--- What to work on ---
Only the records, exactly as written, belong in the answer; pictures do not.

--- Listed entries ---
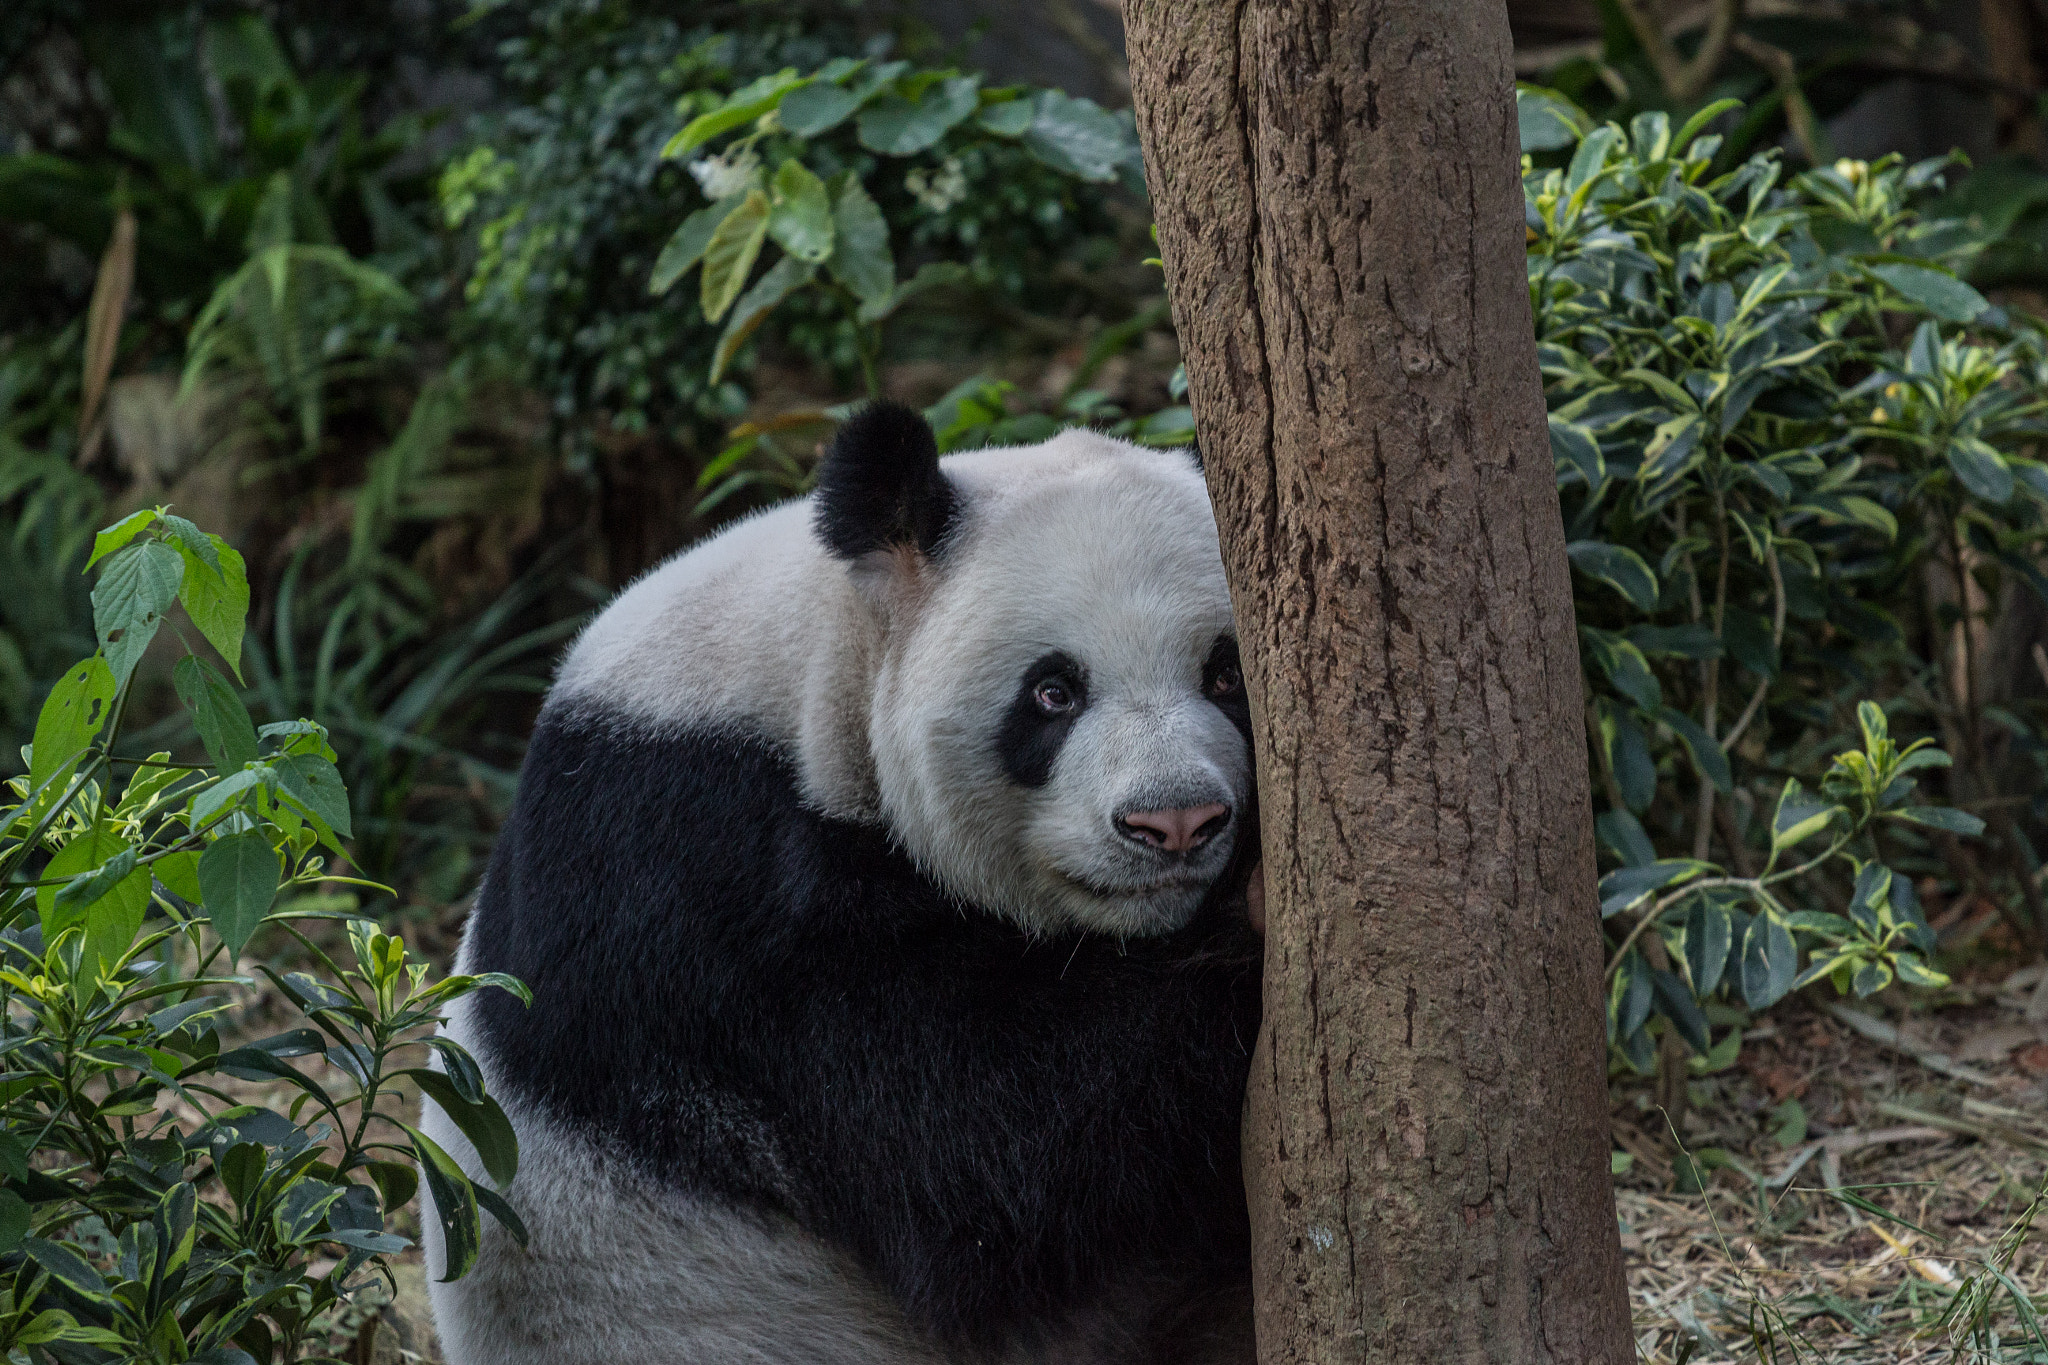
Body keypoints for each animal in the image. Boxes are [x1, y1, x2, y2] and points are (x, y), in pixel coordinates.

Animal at [421, 405, 1261, 1365]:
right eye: (1053, 692)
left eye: (1225, 674)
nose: (1176, 822)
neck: (818, 654)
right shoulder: (705, 900)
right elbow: (983, 1163)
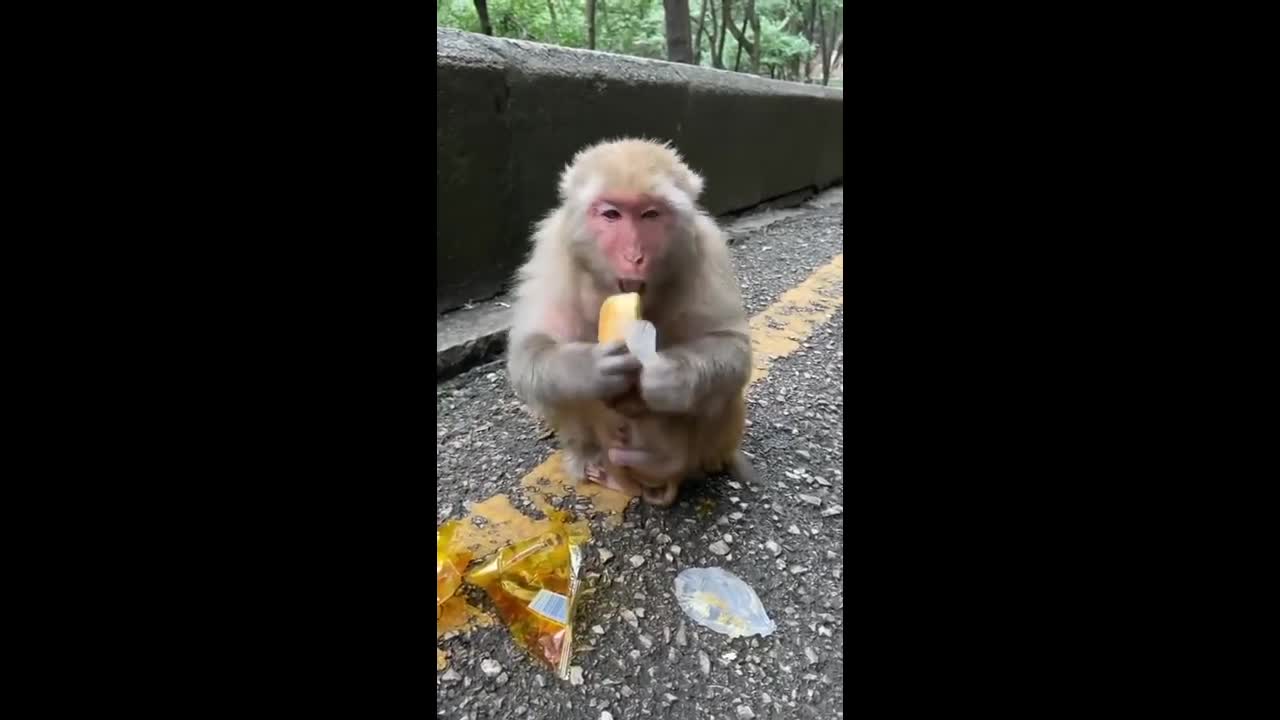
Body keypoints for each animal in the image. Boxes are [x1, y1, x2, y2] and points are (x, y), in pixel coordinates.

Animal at [504, 135, 752, 504]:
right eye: (612, 214)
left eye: (650, 214)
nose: (634, 256)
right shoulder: (552, 250)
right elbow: (529, 349)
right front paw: (594, 368)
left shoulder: (707, 249)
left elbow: (732, 346)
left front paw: (669, 376)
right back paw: (591, 459)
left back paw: (674, 460)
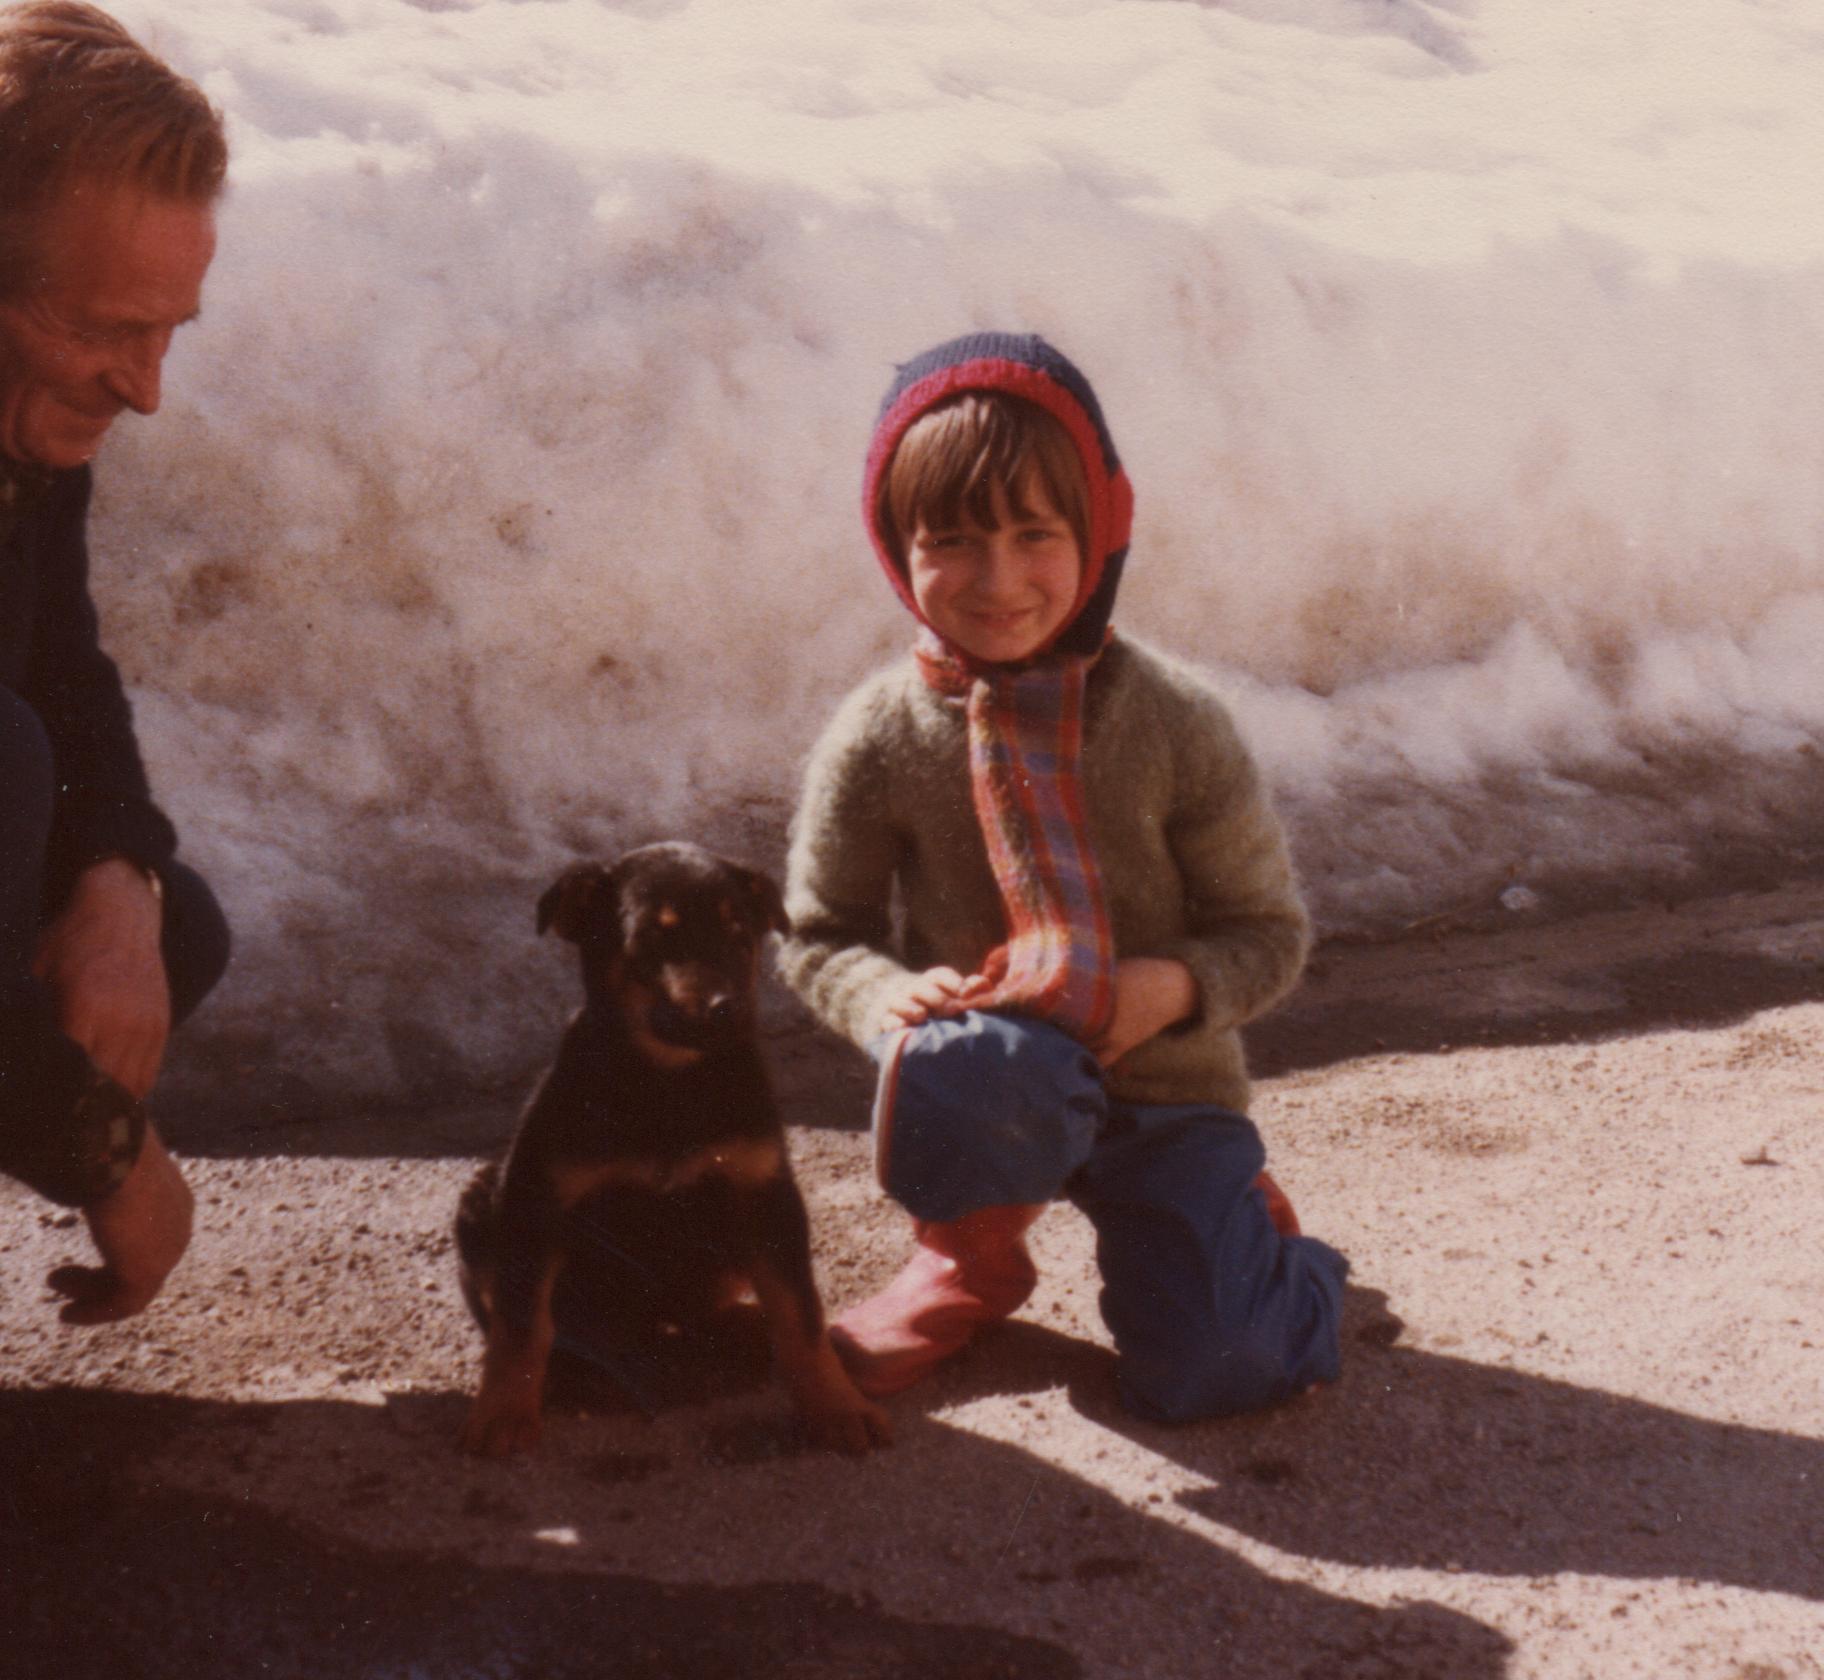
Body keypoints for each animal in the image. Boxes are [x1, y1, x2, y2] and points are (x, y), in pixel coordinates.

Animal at [455, 841, 890, 1457]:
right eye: (651, 939)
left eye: (740, 934)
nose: (727, 1009)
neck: (671, 1082)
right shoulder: (536, 1200)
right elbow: (521, 1323)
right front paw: (502, 1411)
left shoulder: (766, 1195)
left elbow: (799, 1312)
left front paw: (837, 1405)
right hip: (480, 1206)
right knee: (549, 1326)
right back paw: (578, 1374)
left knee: (705, 1315)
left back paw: (740, 1328)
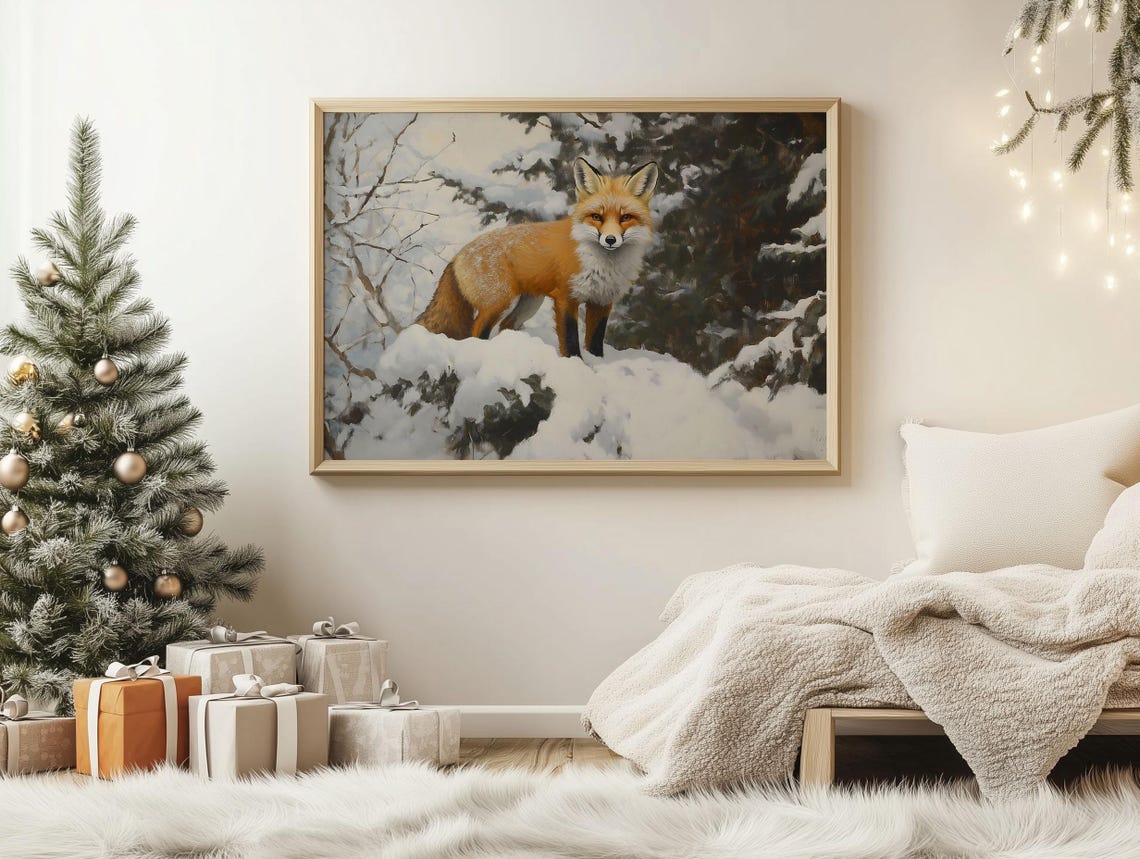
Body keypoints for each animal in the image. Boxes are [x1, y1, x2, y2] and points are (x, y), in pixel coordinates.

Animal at [417, 157, 659, 358]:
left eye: (625, 217)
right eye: (596, 217)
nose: (610, 239)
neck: (603, 265)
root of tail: (457, 255)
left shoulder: (602, 301)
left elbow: (595, 343)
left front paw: (595, 366)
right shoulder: (566, 297)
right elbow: (570, 341)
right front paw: (576, 366)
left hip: (529, 304)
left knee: (506, 325)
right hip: (499, 301)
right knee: (476, 331)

--- Response box ---
Body keypoints for each animal in the image. Boxes are [x1, y1, x2, y2] and points are (x, y), in pixel coordinates.

Animal at [421, 405, 1261, 1365]:
right eye: (1053, 692)
left eye: (1225, 674)
nose: (1176, 822)
neck: (818, 654)
right shoulder: (705, 900)
right elbow: (983, 1163)
Body keypoints for each animal in the image. Boxes are [x1, y1, x2, y2] and points are (x, y), in pixel coordinates.

Animal at [504, 135, 752, 504]:
right eye: (612, 214)
left eye: (650, 214)
nose: (634, 256)
right shoulder: (552, 250)
right elbow: (529, 349)
right front paw: (594, 368)
left shoulder: (707, 249)
left elbow: (732, 346)
left front paw: (669, 376)
right back paw: (591, 459)
left back paw: (674, 460)
Body keypoints for each animal in the image. Boxes are [x1, y1, x2, y2] and points are (x, y), in pixel coordinates.

Animal at [455, 841, 890, 1457]:
right eye: (651, 939)
left eye: (740, 934)
nose: (727, 1009)
neck: (671, 1082)
right shoulder: (536, 1200)
right elbow: (521, 1323)
right front paw: (502, 1411)
left shoulder: (766, 1195)
left elbow: (799, 1312)
left front paw: (837, 1405)
right hip: (480, 1206)
right knee: (549, 1326)
right back paw: (578, 1374)
left knee: (705, 1315)
left back paw: (740, 1328)
Body keypoints for each animal in the image. Boxes are [x1, y1, x2, y2] and points are (x, y), in pixel coordinates.

Animal at [417, 157, 659, 358]:
left eye: (625, 217)
right eye: (596, 217)
nose: (610, 239)
neck: (603, 265)
root of tail: (457, 255)
left shoulder: (602, 301)
left elbow: (595, 343)
left front paw: (595, 366)
right shoulder: (566, 297)
right elbow: (570, 341)
right front paw: (576, 366)
left hip: (529, 304)
left knee: (506, 325)
right hip: (499, 301)
right knee: (476, 331)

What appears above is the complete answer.